32. A method for advertising a CLL medicament comprising promoting, to a target audience, the use of the CLL medicament for treating a patient with chronic lymphocytic leukemia (CLL) based on expression of one or more biomarker selected from miRNA151 3p, miRNA409 3p, PTK2, and PI3K.

33. A method for treating a patient with chronic lymphocytic leukemia (CLL) comprising administering a therapeutically effective amount of a CLL medicament to the patient if the patient has been found to have reduced PI3K biomarker.

34. The method of claim 33 wherein the PI3K biomarker comprises PIK3R3.
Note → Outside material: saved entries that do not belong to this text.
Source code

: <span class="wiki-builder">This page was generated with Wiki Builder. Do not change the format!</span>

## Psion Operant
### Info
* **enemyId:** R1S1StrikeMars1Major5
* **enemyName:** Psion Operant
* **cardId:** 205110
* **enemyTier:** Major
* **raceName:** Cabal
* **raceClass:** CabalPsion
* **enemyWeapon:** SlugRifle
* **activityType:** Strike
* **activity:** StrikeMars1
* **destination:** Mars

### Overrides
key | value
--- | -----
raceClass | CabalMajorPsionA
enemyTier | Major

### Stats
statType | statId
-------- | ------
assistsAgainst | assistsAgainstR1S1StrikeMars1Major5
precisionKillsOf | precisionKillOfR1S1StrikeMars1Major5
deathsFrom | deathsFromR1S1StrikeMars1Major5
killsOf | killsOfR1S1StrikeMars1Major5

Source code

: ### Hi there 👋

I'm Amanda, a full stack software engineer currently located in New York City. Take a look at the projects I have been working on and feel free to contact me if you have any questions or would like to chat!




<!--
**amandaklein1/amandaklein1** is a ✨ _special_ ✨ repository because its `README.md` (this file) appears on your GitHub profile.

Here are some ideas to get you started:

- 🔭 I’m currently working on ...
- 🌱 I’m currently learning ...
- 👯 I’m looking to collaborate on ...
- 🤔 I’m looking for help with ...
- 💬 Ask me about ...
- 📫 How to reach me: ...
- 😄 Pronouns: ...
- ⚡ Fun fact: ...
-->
35. A method for treating a patient with chronic lymphocytic leukemia (CLL) comprising administering to the patient a therapeutically effective amount of a combination of rituximab, fludarabine and cyclophosphamide, if the patient has been found to have reduced PI3K biomarker.

36. The method of claim 35 wherein the PI3K biomarker comprises PIK3R3.

37. A method for treating a patient with chronic lymphocytic leukemia (CLL) comprising administering to the patient a therapeutically effective amount of CLL medicament other than rituximab, if the patient has been found to have elevated PI3K biomarker.

38. The method of claim 37 wherein the PI3K biomarker comprises PIK3R3.